Specifying a minimum size for leaks
By default, Cpplumber ignores leaks stricly smaller than 4 bytes. This diminishes the chance of reporting false positives and spamming the reports with useless data.
However, it’s possible to modify this behavior if needed:
cpplumber --bin a.out --minimum-leak-size 6 "src/*"
This tells Cpplumber to ignore potential leaks that would be of less than 6 bytes in size. Keep in mind that this is in bytes, so for example, a single UTF-32 character would be considered a 4-byte leak.
Importing a project
CMake
To make things easier, it is possible to specify a compilation database to fetch source file paths and compiler arguments from. With CMake, you can generate a compilation database like so:
cmake -DCMAKE_EXPORT_COMPILE_COMMANDS=ON .
A compile_commands.json
file should have been created in the current folder.
You can now run cpplumber
with the appropriate argument:
cpplumber --bin a.out --project=compile_commands.json
To ignore certain files or folders you can use suppression filters (see the next section for details).
Visual Studio
Support for Visual Studio’s project and solution files is not yet implemented. In the mean time, you can use tools like Clang Power Tools to manually generate compilation databases from projects and solutions.
Suppressions
Suppression files are YAML configuration files that can be used to prevent some files or artifacts from generating leak reports. Here’s a simple example:
# Files to ignore (can include glob expressions)
files:
- "*\\file2.cc"
- "*\\extern\\*"
# Artifacts to ignore
artifacts:
- nonsensitive_c_string
- nonsensitive_utf32_string
To specify a suppression file:
cpplumber --bin a.out --suppressions-list suppressions.yml "src/*"
Reporting leaks from system headers
By default, Cpplumber ignores potentially leaking data coming from system headers as it’s most likely nonsensitive data. It’s possible to tell Cpplumber to do otherwise with a command-line argument:
cpplumber --bin a.out --report-system-headers "src/*"
Suppressing multiple reports for a single artifact
In larger projects, and especially for string literals, it may happen that multiple declarations exist that lead to a single leak in the compiled binary, or that the same string literal is found multiple times in the target binary.
By default, Cpplumber keeps track of and reports all source-to-binary correspondences, but it’s possible to force it to generate a single report for each leaked artifacts like so:
cpplumber --bin a.out --ignore-multiple-locations "src/*"
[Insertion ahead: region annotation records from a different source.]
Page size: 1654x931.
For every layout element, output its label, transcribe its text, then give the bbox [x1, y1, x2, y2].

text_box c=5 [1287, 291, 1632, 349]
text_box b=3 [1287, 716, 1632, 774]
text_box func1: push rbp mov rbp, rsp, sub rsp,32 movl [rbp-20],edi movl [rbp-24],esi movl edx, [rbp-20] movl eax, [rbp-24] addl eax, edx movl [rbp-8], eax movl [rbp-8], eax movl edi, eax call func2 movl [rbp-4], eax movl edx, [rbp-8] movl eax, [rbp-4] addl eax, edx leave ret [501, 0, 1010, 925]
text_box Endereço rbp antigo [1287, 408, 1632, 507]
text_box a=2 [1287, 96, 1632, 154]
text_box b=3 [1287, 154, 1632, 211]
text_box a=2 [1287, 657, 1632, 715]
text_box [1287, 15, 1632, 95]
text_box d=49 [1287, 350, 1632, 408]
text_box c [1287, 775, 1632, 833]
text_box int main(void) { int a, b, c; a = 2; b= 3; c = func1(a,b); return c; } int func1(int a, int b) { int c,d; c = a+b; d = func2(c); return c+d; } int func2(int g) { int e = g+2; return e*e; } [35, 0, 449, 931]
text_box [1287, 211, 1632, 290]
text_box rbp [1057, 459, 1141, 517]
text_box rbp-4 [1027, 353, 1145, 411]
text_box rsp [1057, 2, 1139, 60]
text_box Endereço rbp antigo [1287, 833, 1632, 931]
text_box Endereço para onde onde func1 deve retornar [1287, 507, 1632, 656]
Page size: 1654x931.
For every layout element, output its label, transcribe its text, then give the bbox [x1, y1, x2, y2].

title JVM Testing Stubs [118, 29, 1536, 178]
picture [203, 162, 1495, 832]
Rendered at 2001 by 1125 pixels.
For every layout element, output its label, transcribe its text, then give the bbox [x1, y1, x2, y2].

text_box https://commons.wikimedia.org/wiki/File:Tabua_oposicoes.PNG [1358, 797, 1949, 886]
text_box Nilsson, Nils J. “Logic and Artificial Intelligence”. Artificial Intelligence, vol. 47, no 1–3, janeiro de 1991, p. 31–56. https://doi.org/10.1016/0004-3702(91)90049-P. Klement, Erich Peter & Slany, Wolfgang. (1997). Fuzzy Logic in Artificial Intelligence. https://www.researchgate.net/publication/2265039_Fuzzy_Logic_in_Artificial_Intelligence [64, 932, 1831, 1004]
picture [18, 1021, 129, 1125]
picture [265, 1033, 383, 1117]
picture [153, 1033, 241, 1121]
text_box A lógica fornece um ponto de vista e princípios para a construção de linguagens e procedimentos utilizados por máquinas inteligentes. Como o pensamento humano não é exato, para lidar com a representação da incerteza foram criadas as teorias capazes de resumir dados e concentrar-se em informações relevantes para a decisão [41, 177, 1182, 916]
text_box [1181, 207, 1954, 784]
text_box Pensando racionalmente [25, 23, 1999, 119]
This allow generating reports that give a compact overview of unique data leaks that happen across a project.
JSON output
Cpplumber can generate its output in JSON format. You can use the --json
argument for that:
cpplumber --json --bin a.out "src/*"
Here’s an example of JSON reports generated by Cpplumber:
{
"version": {
"executable": "0.1.0",
"format": 1
},
"leaks": [
{
"data_type": "StringLiteral",
"data": "sensitive_utf8_string",
"location": {
"source": {
"file": "/full/path/to/file.cc",
"line": 4
},
"binary": {
"file": "/full/path/to/a.out",
"offset": 86326
}
}
}
]
}
The version
object
The version
object contains information that can help contextualize and parse
the rest of the report.
executable
: Version of thecpplumber
executable that generated the reportformat
: Version of the report’s format
The leaks
object
data_type
: The kind of data that has been leaked. Can beStringLiteral
,StructName
orClassName
.data
: The data that has been leaked, as declared in the source codelocation
: An object that contains two sub-objects which indicate where the leaked data is located, in thesource
code and in thebinary
file.
Caveats
Cross-platform binary analysis
The resolution of wide char’s sizes is currently done automatically. On Linux
and Mac, Cpplumber assumes that a wchar_t
is 4-byte long (and encoded as
UTF-32) and on Windows, it assumes that a wchar_t
is 2-byte long (and encoded
as UTF-16).
So keep in mind that analyzing an EXE file on Linux might miss leaks of wide strings.
Scaling
Cpplumber depends on the clang
crate to use libclang
and it’s not currently
possible to parallelize source file parsing with that crate. Expect Cpplumber to
take a few minutes to parse source files on larger projects.